Many of the clients I have worked with over the years before COVID time who had broken their monogamous agreements had in fact experienced some traumatic loss(es) in their childhood or in their early adulthood. The losses include: a parent’s early death to cancer, a best friend killed in a car crash, a college roommate’s suicide or the death of a relative who repeatedly sexual abused the client when they were a child. While I don’t excuse a person’s breaking their sexual exclusivity agreement with their partner/spouse, I view the death anxiety a potential flight response to the recognition of how quickly a life can be taken. 

In the Kinsey study mentioned above, researchers found that “participants who made new additions were significantly more likely than those who did not to report that their sex life had improved since the pandemic began.” I encourage couples to continue to schedule and show up for erotic dates which allows for anticipation, novelty, and creativity to grow their sensual lives long after we all shed our COVID boundaries. By consciously using the term erotic I’m not dictating which of the myriad sexual behaviors in which humans partake. Rather, I’m inviting an embodied, present based state of being in which all one’s senses are involved in creating, enveloping and connecting through sensual play. 

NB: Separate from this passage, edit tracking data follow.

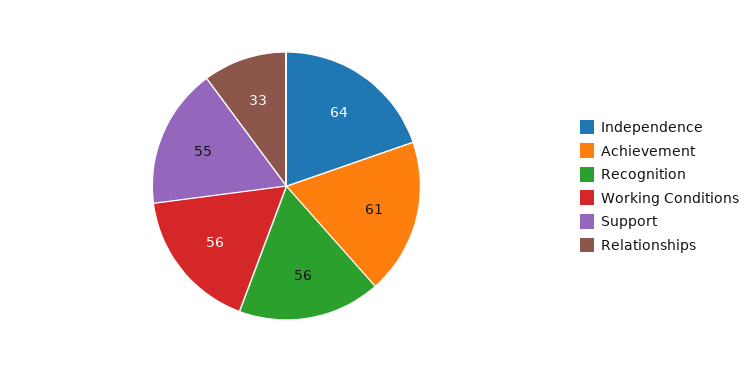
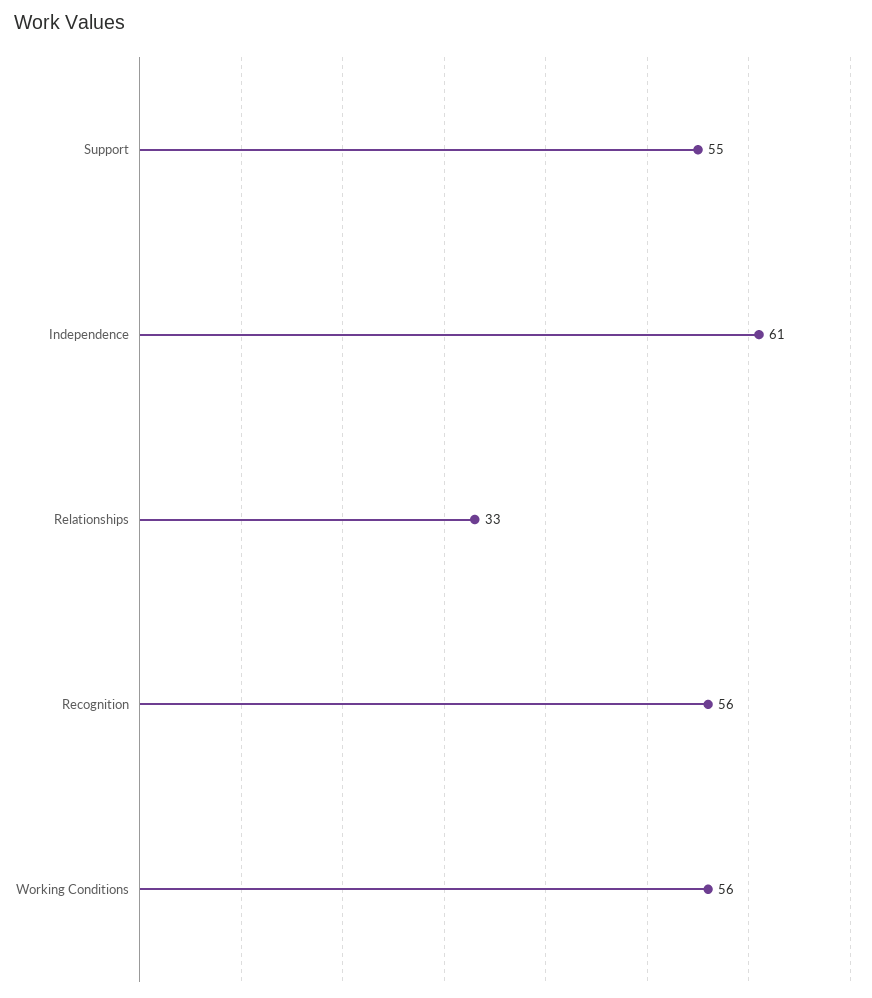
  {
-   "Independence": 64,
+   "Independence": 61,
-   "Achievement": 61,
    "Recognition": 56,
    "Working Conditions": 56,
    "Support": 55,
    "Relationships": 33
  }

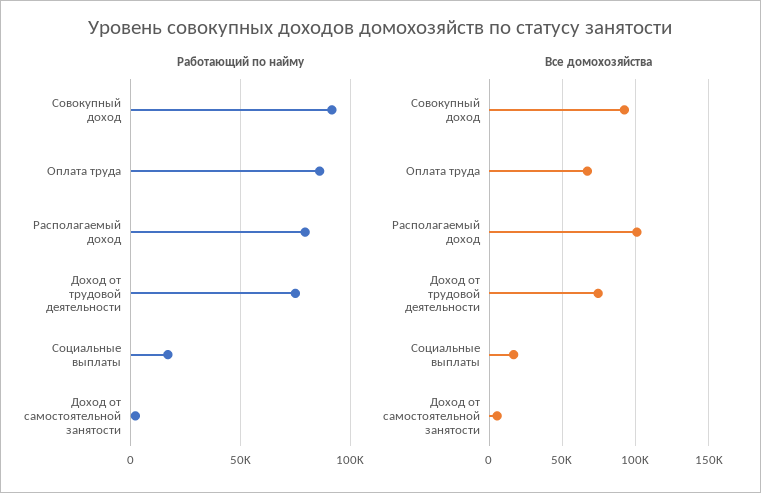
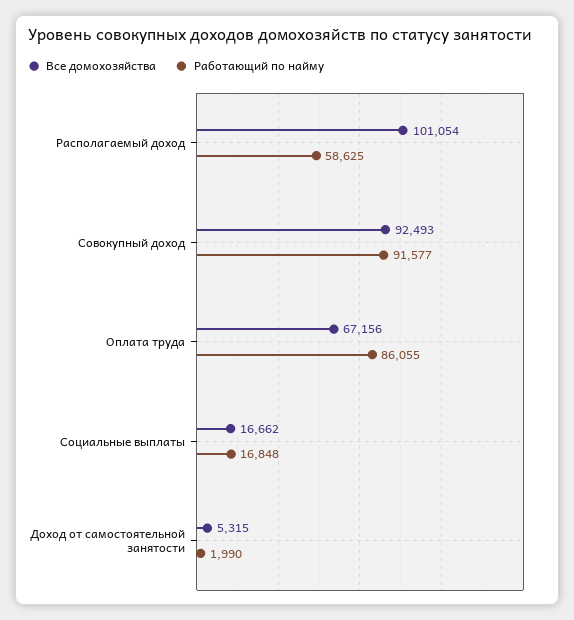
  {
    "Работающий по найму": {
      "Совокупный доход": 91577,
      "Оплата труда": 86055,
-     "Располагаемый доход": 80000,
+     "Располагаемый доход": 58625,
-     "Доход от трудовой деятельности": 75000,
      "Социальные выплаты": 16848,
      "Доход от самостоятельной занятости": 1990
    },
    "Все домохозяйства": {
      "Совокупный доход": 92493,
      "Оплата труда": 67156,
      "Располагаемый доход": 101054,
-     "Доход от трудовой деятельности": 75000,
      "Социальные выплаты": 16662,
      "Доход от самостоятельной занятости": 5315
    }
  }

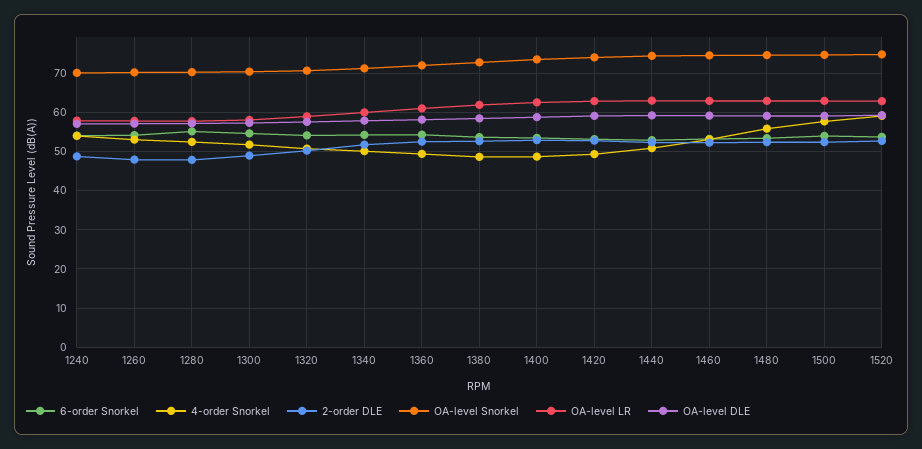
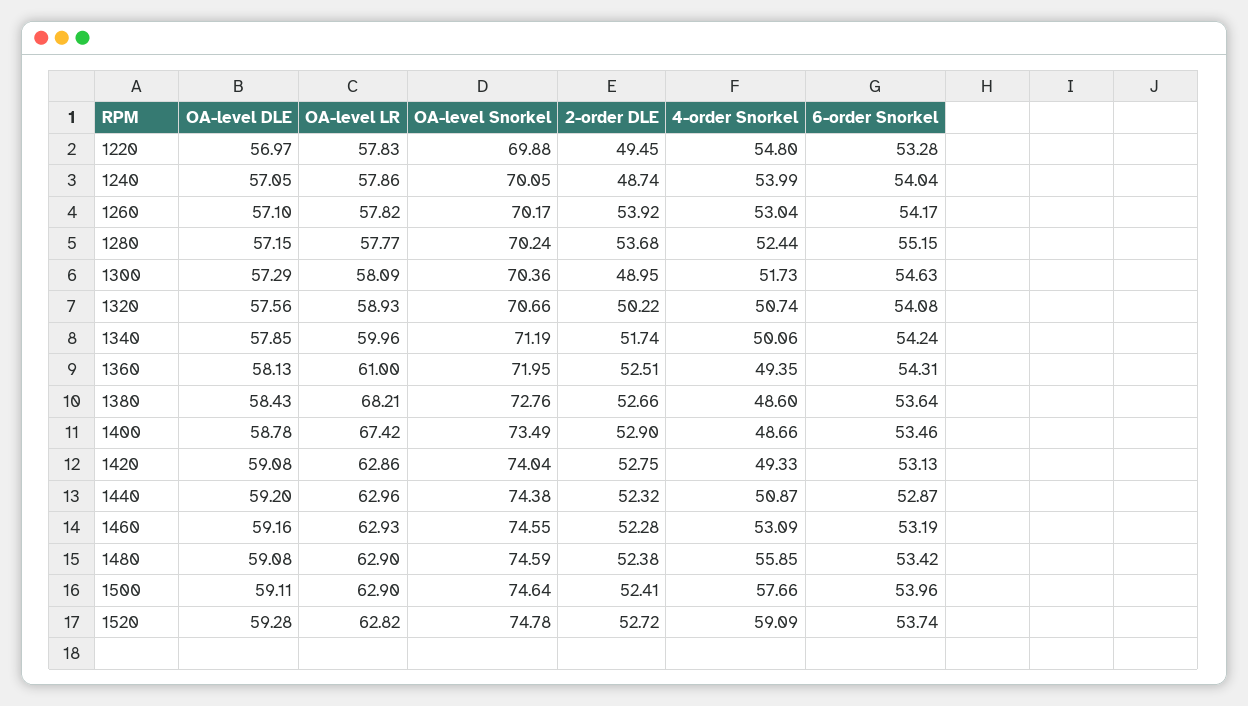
  {
    "6-order Snorkel": {
      "1240": 54.04,
      "1260": 54.17,
      "1280": 55.15,
      "1300": 54.63,
      "1320": 54.08,
      "1340": 54.24,
      "1360": 54.31,
      "1380": 53.64,
      "1400": 53.46,
      "1420": 53.13,
      "1440": 52.87,
      "1460": 53.19,
      "1480": 53.42,
      "1500": 53.96,
-     "1520": 53.74
+     "1520": 53.74,
+     "1220": 53.28
    },
    "4-order Snorkel": {
      "1240": 53.99,
      "1260": 53.04,
      "1280": 52.44,
      "1300": 51.73,
      "1320": 50.74,
      "1340": 50.06,
      "1360": 49.35,
      "1380": 48.6,
      "1400": 48.66,
      "1420": 49.33,
      "1440": 50.87,
      "1460": 53.09,
      "1480": 55.85,
      "1500": 57.66,
-     "1520": 59.09
+     "1520": 59.09,
+     "1220": 54.8
    },
    "2-order DLE": {
      "1240": 48.74,
-     "1260": 48,
+     "1260": 53.92,
-     "1280": 48,
+     "1280": 53.68,
      "1300": 48.95,
      "1320": 50.22,
      "1340": 51.74,
      "1360": 52.51,
      "1380": 52.66,
      "1400": 52.9,
      "1420": 52.75,
      "1440": 52.32,
      "1460": 52.28,
      "1480": 52.38,
      "1500": 52.41,
-     "1520": 52.72
+     "1520": 52.72,
+     "1220": 49.45
    },
    "OA-level Snorkel": {
      "1240": 70.05,
      "1260": 70.17,
      "1280": 70.24,
      "1300": 70.36,
      "1320": 70.66,
      "1340": 71.19,
      "1360": 71.95,
      "1380": 72.76,
      "1400": 73.49,
      "1420": 74.04,
      "1440": 74.38,
      "1460": 74.55,
      "1480": 74.59,
      "1500": 74.64,
-     "1520": 74.78
+     "1520": 74.78,
+     "1220": 69.88
    },
    "OA-level LR": {
      "1240": 57.86,
      "1260": 57.82,
      "1280": 57.77,
      "1300": 58.09,
      "1320": 58.93,
      "1340": 59.96,
      "1360": 61,
-     "1380": 62,
+     "1380": 68.21,
-     "1400": 62,
+     "1400": 67.42,
      "1420": 62.86,
      "1440": 62.96,
      "1460": 62.93,
      "1480": 62.9,
      "1500": 62.9,
-     "1520": 62.82
+     "1520": 62.82,
+     "1220": 57.83
    },
    "OA-level DLE": {
      "1240": 57.05,
      "1260": 57.1,
      "1280": 57.15,
      "1300": 57.29,
      "1320": 57.56,
      "1340": 57.85,
      "1360": 58.13,
      "1380": 58.43,
      "1400": 58.78,
      "1420": 59.08,
      "1440": 59.2,
      "1460": 59.16,
      "1480": 59.08,
      "1500": 59.11,
-     "1520": 59.28
+     "1520": 59.28,
+     "1220": 56.97
    }
  }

Work/Life/Environmental Wellness

For other couples, the need to cook meals reminded partners how much their goals of eating healthy food, supporting local growers, maintaining regular exercise and sleep regimens optimized their moods and mission to align with body-mind wellness. For those partners who had the privilege of leisure time, it was also a way partners and families could connect more intimately in a fun activity (think about all the bread-baking pics featured on social media).  I think this lesson of holistic health has been felt by many people who are requesting a hybrid work-life to enable them to continue the wellness routines which make them feel more alive and balanced each day. According to a Harvard Business School survey 81% of respondents said they didn’t want to return to full time in-person work or wanted some sort of hybrid schedule.  Couples have tasted a new way of living that gives them more time with one another and their families and the new post-COVID normal is going to need to reflect these needs. 

While in quarantine, some couples returned or reignited an interest in spiritual or religious worship through virtual services. Despite the Pew Research Center’s surveys reporting rates of religious affiliation decreasing steadily in the past several years, some clients found they were longing for more comfort and meaning during this anxiety-provoking time. The connection to something larger than one’s own personal needs and belief in a larger purpose has been shown to come out of natural disasters or wartime. Online services by churches, mosques, synagogues and Buddhist communities helped to keep people psychologically grounded to deeper spiritual and existential beliefs. 

I invite you to reflect on what rituals, habits and priorities you want to bring into more conscious practice in your post-COVID life.